A partir das ideias desenvolvidas ao longo desse trabalho, após um panorama que

inicialmente se deu de forma geral para posteriormente se tornar especifico e então responder a

problemática deste trabalho, compreende-se que as sentenças proferidas pela Corte de San José

desde a submissão do Brasil, foram imprescindíveis para a condenação deste País nos julgados

Gomes Lund e Herzog, em virtude de ter sido nesse período que a CorteIDH solidificou a sua

jurisprudência, ao passo que contou com relevante evolução

Nesse sentido, o posicionamento do Tribunal Interamericano em relação a

incompatibilidade da lei de anistia com o os preceitos normativos inerentes a CADH, permitem

identificar com clareza que o objetivo precípuo daquele Tribunal é reprimir totalmente as

violações das garantias previstas no Pacto de San José, para que dessa forma possa alcançar não

somente a máxima proteção dos direitos humanos, como também a efetivação desses direitos.
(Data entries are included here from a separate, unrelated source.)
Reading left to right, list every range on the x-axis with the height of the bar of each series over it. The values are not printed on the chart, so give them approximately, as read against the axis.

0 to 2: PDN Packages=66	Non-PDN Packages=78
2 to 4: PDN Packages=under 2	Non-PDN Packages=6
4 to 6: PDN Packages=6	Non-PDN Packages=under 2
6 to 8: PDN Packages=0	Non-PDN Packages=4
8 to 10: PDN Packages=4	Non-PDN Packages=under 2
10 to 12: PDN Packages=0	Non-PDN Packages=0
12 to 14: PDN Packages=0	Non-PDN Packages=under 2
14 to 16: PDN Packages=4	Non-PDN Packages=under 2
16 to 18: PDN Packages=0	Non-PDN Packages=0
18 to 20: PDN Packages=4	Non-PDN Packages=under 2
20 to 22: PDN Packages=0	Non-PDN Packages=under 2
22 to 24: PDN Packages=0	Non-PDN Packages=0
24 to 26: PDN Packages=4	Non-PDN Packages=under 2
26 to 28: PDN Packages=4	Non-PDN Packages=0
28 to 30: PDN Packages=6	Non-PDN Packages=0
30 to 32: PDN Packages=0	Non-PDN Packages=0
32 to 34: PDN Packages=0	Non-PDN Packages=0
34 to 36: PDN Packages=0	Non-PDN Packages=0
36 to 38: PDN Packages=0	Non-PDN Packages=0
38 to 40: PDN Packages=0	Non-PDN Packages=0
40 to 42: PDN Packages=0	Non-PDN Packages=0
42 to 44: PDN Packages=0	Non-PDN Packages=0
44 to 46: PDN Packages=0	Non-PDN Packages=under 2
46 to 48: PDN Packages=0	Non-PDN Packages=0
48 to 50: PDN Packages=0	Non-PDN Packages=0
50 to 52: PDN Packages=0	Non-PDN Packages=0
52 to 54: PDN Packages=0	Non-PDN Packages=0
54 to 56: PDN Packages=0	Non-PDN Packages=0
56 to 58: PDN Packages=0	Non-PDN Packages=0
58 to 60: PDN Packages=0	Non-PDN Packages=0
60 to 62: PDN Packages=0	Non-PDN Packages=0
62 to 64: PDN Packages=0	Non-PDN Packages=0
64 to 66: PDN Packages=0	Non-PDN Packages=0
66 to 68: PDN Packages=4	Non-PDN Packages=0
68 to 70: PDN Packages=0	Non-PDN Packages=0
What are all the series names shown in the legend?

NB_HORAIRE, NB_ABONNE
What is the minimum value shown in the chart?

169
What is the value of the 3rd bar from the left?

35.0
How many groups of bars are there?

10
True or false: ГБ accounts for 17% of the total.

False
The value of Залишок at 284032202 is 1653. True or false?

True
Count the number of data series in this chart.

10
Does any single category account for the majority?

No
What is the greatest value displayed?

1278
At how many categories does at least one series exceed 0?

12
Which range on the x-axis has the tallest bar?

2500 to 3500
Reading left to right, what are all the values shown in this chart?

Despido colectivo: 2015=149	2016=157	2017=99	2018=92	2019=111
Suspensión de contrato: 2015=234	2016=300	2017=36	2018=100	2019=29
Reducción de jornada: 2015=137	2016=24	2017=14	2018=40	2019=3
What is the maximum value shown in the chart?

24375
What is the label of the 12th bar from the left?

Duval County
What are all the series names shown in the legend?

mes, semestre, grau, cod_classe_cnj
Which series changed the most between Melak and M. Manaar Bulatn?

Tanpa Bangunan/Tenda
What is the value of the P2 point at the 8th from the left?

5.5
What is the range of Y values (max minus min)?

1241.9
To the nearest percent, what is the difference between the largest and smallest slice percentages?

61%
Pode-se identificar que os julgados Gomes Lund e Herzog, refletem as falhas que o

Brasil ainda possui referente a materialização de uma justiça de transição plenamente eficaz,

tendo em vista que como País signatário da CADH, deveria cumprir as normas estipuladas neste

instrumento, assim como acompanhar a evolução que se apresenta no plano internacional e não

obstaculizar a persecução penal.

Desta maneira, o Brasil deveria cumprir integralmente as sentenças da CorteIDH e não

permitir que delitos contra a humanidade continuem sendo cobertos por anistia e prescrição.

No entanto, o que se verifica é que o Estado tem se omitido de suas obrigações, visto que em

âmbito nacional até os dias de hoje, mesmo após a ADPF 153, ADPF 320, parecer do PGR que

se coaduna com a Corte de San José, além do MPF ter desempenhado ações que objetivam o

cumprimento das referidas sentenças, o Brasil continua emergido nessa inconvencionalidade

com o SIDH, ao passo que permanece sem declarar a inaplicabilidade da lei de anistia aos

graves crimes cometidos durante o período ditatorial.